[What you need to do]: Find the line with "left knee: (156, 183)" in the records below. Copy it and every line after it, up to and including the line with "right hip: (148, 170)".

[Records for processing]:
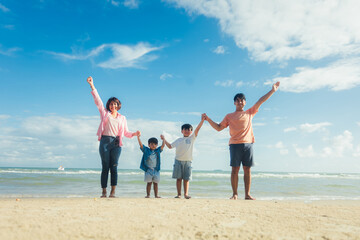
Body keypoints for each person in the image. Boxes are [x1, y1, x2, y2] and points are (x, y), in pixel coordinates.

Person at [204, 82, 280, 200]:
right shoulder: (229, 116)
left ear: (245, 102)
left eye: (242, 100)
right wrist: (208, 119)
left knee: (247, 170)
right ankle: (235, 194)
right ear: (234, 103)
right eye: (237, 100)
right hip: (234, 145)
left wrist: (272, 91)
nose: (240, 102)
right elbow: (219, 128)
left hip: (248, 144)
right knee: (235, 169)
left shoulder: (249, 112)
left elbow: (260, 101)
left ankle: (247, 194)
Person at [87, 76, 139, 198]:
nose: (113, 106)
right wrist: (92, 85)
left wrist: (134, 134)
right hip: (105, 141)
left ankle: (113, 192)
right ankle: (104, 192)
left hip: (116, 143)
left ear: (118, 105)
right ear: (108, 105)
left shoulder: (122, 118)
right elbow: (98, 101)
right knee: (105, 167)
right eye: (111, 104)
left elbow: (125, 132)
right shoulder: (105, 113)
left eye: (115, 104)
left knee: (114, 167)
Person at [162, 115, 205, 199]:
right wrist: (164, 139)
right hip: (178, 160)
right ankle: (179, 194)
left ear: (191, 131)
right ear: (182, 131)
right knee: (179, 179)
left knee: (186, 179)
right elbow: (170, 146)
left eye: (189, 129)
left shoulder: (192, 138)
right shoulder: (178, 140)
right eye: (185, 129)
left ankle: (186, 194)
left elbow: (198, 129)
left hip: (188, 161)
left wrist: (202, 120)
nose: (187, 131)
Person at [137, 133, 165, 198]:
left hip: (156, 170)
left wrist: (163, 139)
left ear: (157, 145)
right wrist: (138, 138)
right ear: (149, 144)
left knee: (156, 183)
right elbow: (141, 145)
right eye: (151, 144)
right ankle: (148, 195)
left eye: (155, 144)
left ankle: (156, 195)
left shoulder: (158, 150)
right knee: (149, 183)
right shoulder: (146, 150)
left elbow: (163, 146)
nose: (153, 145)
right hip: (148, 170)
---
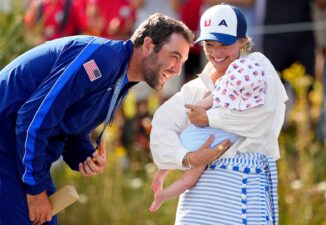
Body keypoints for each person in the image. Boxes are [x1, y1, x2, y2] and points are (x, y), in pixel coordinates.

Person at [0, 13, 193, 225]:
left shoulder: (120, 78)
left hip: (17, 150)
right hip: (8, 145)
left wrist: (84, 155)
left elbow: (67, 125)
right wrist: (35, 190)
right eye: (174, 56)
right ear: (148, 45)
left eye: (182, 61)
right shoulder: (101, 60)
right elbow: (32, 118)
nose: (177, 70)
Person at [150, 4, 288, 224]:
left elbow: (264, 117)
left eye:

[Final answer]:
left knee: (156, 183)
right elbow: (141, 145)
right eye: (151, 144)
right ankle: (148, 195)
left eye: (155, 144)
left ankle: (156, 195)
left shoulder: (158, 150)
right knee: (149, 183)
right shoulder: (146, 150)
left elbow: (163, 146)
nose: (153, 145)
right hip: (148, 170)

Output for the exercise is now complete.